First, all dogs shed at least a little. Shedding is the loss of fur that is dead or damaged and this occurs with every breed. However, there is great variation among breeds as to how much is shed and how often shedding occurs.
That’s where non-shedding comes in. Although no dog breed is truly non-shedding. There are breeds that shed very little. So, although this article is called “big dogs that don’t shed,” it should probably be called “big dogs that don’t shed very much.”
Let’s take a look at what this means for you and your potential new furry friend.
All Dogs Shed?
Unfortunately for our housekeeping efforts, all dogs shed. But although big dogs that don’t shed at all don’t exist. Big dogs that don’t shed much do.
You may assume that low shedding dogs would naturally have less hair than regular dogs, but you’d be surprised. The Komondor is a large dog that doesn’t shed, and the Komondor is basically all hair.
Shedding is a natural process that occurs for a variety of reasons. Since a dog’s coat helps to regulate their body temperature, many breeds shed hair seasonally. Double-coated breeds typically shed in the spring and fall.
Other than seasonal shedding, other factors including diet, pregnancy, lactation, illness and stress can all play a part in a dog’s shedding.
Dogs may shed after a stressful experience like traveling or having surgery. Shedding can also be caused by malnutrition, injury, skin disorders, parasitic infections or the hormonal changes that accompany pregnancy and lactation.
All dogs shed, but how much they shed varies greatly by breed. We’ll explore big dog breeds that don’t shed in a bit. First, let’s look consider allergies and low-shedding dogs. If you’re looking for big dogs that don’t shed, chances are it’s because you or someone you love is allergic to dogs.
Why Are Some People Allergic To Dogs?
An allergic reaction is an abnormal response to something (normally a protein) that your immune system recognizes as foreign and assumes is a threat (such as a bacteria or virus).
The reaction is often mild and causes sneezing and itchy eyes, but allergies can also result in asthma attacks, difficulty breathing and (rarely) death.
If you are allergic to dogs, you may assume that the more hair a dog has, the more you’ll suffer. But pet allergies are normally triggered by microscopic particles found in dog urine, saliva and bits of dead skin (known as pet dander).

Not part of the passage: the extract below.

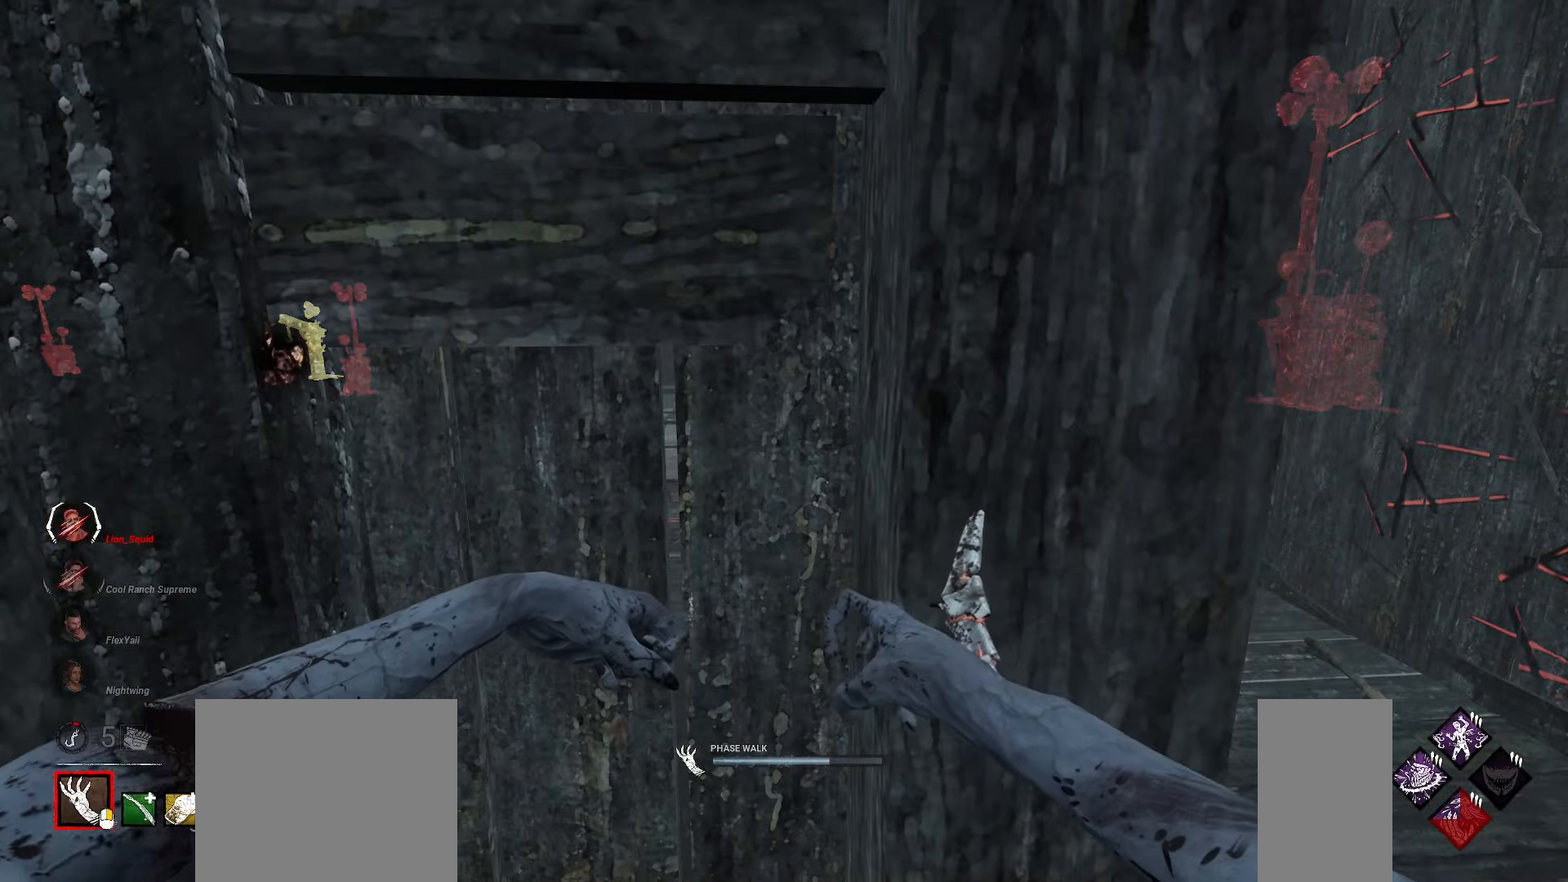
{"keys": ["d", "w"], "mouse": ["right"], "events": [[267, "d", "down"], [500, "w", "down"]]}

These particles are tiny enough to be airborne, so they are easily inhaled by humans.
All dogs produce a certain amount of pet dander, but dogs that are known as hypo-allergenic breeds typically spread less dander and are thus less likely to cause an allergic reaction.
It’s important to note that there is no such thing as a hypoallergenic dog breed, but some breeds are more suitable for allergy sufferers.
You can find out all about hypoallergenic dog breeds in this article.
You may be looking for a low-shedding dog because of allergies, but not all low-shedding dogs are appropriate for allergy sufferers.
Many non-shedding dogs do produce less dander and are thus less likely to cause sneezing and other allergy symptoms, but it’s not a guarantee.
If you are looking for both characteristics then make sure you discuss your needs with your breeder or adoption agency, so you can make the best choice.
Some people think that shaving their dog or buying a hairless breed will stop allergic reactions, but this can actually make it worse as the skin is more exposed.
Besides allergies, why are people interested in big dog breeds that don’t shed?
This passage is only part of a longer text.